-- Trecho do texto --
* * * * * * *
Os supervisores escolares que responderam ao questionário possuem formação em pedagogia, pré-requisito para o cargo e, mesmo aqueles que atuam a pouco tempo como Supervisores, dizem pautar sua atuação na gestão democrática.

Em relação à atuação do SE, numa das respostas ao questionário, destaca-se a seguinte síntese:

Resumindo, eu diria que o supervisor da rede municipal de ensino de São Paulo atua em duas grandes frentes de trabalho: Na primeira frente, é o responsável pela análise e aprovação do PPP e do Regimento Escolar, participando, ainda, na análise das condições tanto do prédio escolar quanto dos materiais disponíveis para a atividade educacional. Na segunda frente, a análise e a aprovação dos projetos educacionais das escolas (considerando que seu parecer é que vai determinar a homologação do projeto pela autoridade competente); a contínua observação das condições de ensino das unidades e consequente aconselhamento às equipes escolares de ações pertinentes (bem como a transmissão de informações para a administração regional quando se verifica a necessidade de intervenção para a solução dos problemas encontrados); o atendimento à população no que tange à solução de problemas apresentados diretamente à supervisão, por meio do atendimento no Plantão de Ação Supervisora; a formulação de propostas de aprimoramento da ação das equipes escolares, especialmente da equipe gestora, e sua aplicação por meio de reuniões de formação, seja em grupo (reuniões setoriais de equipes gestoras), seja por unidade educacional (quando da visita regular de ação supervisora). (SE84 - 39 anos de magistério, foi coordenador pedagógico antes de acessar o cargo de SE)
* * * * * * *
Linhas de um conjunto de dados
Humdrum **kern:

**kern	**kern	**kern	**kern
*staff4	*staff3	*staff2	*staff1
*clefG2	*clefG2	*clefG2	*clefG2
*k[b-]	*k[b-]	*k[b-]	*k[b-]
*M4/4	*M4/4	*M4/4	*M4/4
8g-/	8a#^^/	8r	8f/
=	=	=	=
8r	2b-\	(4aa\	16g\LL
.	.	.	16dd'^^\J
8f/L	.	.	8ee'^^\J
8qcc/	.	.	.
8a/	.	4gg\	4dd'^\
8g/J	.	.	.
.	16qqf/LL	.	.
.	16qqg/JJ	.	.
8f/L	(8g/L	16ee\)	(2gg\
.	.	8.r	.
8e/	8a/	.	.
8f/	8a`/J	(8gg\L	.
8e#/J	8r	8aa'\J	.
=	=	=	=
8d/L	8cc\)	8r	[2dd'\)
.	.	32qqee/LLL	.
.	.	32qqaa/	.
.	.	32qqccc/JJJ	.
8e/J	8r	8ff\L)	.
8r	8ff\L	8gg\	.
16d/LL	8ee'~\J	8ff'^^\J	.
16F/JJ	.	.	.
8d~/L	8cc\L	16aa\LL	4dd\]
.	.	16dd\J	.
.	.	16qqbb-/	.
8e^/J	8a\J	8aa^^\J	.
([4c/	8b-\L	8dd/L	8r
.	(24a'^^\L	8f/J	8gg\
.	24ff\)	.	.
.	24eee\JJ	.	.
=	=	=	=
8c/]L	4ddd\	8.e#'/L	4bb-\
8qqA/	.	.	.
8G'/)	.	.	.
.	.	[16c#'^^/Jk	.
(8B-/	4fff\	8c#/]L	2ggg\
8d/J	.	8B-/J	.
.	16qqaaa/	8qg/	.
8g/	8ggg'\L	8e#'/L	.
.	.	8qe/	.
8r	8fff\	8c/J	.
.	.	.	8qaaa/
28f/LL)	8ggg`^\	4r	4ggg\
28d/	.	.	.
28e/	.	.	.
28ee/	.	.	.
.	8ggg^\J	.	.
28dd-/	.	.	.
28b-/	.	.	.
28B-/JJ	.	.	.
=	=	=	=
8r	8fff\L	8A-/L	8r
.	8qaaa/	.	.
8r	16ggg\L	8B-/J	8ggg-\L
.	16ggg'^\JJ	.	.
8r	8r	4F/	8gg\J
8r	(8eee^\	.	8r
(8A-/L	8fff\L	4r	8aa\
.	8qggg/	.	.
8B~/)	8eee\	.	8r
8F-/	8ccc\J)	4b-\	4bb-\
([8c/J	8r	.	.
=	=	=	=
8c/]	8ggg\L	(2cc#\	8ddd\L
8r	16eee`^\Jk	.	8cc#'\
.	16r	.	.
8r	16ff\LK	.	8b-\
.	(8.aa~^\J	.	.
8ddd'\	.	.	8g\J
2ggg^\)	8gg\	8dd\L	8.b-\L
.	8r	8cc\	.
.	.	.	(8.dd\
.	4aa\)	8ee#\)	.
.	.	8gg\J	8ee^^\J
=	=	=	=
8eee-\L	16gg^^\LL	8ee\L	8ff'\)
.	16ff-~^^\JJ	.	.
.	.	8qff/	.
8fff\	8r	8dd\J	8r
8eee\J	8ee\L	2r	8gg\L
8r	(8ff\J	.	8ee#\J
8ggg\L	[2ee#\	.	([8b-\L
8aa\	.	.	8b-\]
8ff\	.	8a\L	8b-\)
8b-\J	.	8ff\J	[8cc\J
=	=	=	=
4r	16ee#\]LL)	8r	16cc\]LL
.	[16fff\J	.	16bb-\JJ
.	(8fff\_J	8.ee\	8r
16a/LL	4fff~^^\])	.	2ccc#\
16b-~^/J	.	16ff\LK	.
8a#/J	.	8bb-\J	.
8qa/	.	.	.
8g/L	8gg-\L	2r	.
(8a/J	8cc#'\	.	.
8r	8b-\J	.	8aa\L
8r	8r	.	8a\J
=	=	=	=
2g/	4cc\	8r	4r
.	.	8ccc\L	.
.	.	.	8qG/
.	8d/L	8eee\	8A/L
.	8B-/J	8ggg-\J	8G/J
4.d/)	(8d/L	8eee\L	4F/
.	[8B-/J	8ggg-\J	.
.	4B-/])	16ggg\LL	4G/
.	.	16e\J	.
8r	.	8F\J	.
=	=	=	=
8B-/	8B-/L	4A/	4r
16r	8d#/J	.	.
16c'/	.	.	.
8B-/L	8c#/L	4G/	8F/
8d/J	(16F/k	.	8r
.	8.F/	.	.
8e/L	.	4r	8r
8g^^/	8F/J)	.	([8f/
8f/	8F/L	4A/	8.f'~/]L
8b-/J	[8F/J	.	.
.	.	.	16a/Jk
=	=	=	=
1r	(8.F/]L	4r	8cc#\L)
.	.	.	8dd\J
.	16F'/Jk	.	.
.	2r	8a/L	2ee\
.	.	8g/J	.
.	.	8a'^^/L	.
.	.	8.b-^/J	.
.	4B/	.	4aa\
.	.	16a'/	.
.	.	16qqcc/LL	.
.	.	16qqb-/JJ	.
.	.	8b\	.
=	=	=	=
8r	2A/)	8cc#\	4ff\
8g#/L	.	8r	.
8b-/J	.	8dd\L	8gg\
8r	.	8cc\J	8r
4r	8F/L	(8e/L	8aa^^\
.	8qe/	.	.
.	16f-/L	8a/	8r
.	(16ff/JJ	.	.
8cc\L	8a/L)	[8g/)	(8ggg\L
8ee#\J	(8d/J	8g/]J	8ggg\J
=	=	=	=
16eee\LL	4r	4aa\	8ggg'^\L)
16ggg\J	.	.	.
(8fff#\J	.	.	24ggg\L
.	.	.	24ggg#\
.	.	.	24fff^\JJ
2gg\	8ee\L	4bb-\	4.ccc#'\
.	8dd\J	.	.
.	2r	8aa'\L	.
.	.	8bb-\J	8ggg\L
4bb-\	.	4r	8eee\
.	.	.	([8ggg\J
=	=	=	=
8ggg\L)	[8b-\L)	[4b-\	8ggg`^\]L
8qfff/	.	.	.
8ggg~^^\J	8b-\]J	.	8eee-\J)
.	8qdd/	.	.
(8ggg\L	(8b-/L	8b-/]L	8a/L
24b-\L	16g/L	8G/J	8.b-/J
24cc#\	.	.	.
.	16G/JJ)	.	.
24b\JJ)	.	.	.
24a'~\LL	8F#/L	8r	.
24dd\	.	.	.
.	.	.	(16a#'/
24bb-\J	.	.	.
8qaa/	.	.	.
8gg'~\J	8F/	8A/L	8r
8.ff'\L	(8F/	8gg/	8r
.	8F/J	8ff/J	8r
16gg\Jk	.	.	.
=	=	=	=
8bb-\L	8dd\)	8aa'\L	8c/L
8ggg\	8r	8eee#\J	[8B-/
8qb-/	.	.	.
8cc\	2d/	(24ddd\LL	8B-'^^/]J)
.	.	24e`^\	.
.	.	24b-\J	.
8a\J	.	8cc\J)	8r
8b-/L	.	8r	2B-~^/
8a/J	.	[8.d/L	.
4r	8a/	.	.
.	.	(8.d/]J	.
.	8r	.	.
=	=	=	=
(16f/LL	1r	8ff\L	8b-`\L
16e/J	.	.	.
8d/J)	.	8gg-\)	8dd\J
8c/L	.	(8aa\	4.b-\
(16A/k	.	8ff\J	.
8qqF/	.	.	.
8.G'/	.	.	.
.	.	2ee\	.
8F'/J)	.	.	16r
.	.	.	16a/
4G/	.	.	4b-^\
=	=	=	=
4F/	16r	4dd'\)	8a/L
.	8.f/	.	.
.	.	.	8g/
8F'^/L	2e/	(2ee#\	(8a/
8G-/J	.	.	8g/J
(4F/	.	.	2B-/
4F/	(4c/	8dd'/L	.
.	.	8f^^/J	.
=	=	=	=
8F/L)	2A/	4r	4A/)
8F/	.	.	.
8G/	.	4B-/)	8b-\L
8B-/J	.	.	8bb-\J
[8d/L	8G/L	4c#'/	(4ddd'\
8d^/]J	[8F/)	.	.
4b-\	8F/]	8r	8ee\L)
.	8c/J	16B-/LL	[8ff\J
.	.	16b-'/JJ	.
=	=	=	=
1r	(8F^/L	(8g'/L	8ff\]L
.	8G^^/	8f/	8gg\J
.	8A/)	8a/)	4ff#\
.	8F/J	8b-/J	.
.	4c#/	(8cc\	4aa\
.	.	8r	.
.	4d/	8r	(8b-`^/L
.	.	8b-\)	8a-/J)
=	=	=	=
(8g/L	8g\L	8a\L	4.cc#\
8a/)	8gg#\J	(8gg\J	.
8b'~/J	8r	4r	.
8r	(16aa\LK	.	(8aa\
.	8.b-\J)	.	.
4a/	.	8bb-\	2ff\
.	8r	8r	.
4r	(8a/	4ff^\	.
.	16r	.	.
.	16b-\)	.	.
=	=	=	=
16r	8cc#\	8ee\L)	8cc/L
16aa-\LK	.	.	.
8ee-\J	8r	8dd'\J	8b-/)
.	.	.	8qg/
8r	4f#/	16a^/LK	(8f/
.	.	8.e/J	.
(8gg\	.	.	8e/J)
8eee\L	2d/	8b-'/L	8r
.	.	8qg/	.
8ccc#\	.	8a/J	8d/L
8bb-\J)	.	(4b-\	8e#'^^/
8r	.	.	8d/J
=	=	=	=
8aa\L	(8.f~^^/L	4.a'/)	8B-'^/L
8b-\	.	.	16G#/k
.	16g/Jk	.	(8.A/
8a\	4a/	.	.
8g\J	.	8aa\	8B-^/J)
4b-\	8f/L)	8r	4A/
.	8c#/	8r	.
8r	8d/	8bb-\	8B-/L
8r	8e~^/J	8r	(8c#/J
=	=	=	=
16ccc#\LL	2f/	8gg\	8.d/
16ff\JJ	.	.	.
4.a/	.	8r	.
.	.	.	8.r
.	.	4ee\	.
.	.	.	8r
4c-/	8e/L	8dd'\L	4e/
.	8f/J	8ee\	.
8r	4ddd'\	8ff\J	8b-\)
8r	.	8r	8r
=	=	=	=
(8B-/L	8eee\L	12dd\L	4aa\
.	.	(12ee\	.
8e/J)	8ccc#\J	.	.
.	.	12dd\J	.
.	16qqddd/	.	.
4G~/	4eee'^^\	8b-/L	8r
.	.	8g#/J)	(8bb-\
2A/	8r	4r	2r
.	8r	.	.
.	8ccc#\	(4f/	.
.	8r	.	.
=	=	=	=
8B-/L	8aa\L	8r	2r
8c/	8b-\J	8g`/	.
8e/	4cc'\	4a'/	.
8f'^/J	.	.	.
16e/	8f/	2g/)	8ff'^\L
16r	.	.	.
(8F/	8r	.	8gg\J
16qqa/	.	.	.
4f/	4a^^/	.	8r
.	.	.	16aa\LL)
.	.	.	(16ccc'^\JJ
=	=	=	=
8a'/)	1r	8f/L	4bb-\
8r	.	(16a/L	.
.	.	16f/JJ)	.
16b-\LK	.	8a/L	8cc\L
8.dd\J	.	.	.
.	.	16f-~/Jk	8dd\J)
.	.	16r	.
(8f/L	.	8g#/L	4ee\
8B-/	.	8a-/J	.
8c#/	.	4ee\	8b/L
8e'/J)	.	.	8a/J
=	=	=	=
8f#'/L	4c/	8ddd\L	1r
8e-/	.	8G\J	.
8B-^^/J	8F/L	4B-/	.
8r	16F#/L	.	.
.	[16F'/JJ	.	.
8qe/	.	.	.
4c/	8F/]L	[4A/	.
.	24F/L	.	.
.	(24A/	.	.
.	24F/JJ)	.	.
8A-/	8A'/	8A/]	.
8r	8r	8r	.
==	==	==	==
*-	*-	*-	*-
* * * * * * *
-- Partes do exercício --
1. Responda com base no trecho sobre a supervisão escolar:
(a) Que formação possuem os supervisores escolares que responderam ao questionário?
(b) Segundo a síntese citada, em quantas grandes frentes de trabalho atua o supervisor da rede municipal de ensino de São Paulo?
(c) Que função o respondente SE84 exerceu antes de acessar o cargo de SE?
2. Dê continuidade ao texto sobre a atuação dos supervisores escolares, começando logo após a última frase apresentada.

-- Respostas do exercício --
1.
(a) Formação em pedagogia, que é pré-requisito para o cargo.
(b) Em duas grandes frentes de trabalho.
(c) A de coordenador pedagógico.

2.
Ao analisar a resposta acima, nota-se um número grande de atividades desenvolvidas na ação supervisora sendo essa quantidade de atribuições destacadas pelos outros supervisores entrevistados como um grande desafio. Essas demandas foram, ao longo da pesquisa, aparecendo na relação de trabalho constituída entre os supervisores escolares e as unidades educacionais, bem como no âmbito de DRE e SME, indicando como as ações desempenhadas pelo supervisor escolar contribuem ou dificultam o fortalecimento da gestão democrática e a construção de políticas públicas de qualidade.

Na análise do conteúdo dos questionários foram selecionadas categorias com a finalidade de discutir, compreender e aprofundar os assuntos abordados como fomentadores ou dificultadores da ação supervisora no que concerne à GD.

A relação entre a supervisão escolar e as unidades educacionais da PMSP no fortalecimento da gestão democrática

As relações institucionais se dão de forma imbricada e pensada enquanto sistema educacional. Na perspectiva de Saviani (2008), um sistema significa uma ordenação articulada dos vários elementos para que os objetivos educacionais de fato sejam efetivados para o público-alvo a que se destina e funcione como uma “unidade de vários elementos intencionalmente reunidos, de modo a formar um conjunto coerente e operante” (SAVIANI, 2008, p. 80).

As escolas paulistanas são jurisdicionadas a uma determinada Diretoria Regional de Educação (DRE), totalizando treze DREs compõem a Secretaria Municipal de Educação (SME), formando o sistema educacional do município de São Paulo. Há percepções diferentes do processo democrático vivenciado em cada instituição, apesar de comporem o mesmo sistema educacional, ou seja, apesar das orientações comuns, a forma como cada escola vivencia a gestão democrática é permeada por singularidades.

Quando indagados sobre suas práticas e o estímulo à gestão democrática nas escolas, os supervisores escolares fizeram emergir as contradições sobre o conceito de democracia e de GD, bem como entendimentos plurais de consolidação da democracia nos espaços educacionais.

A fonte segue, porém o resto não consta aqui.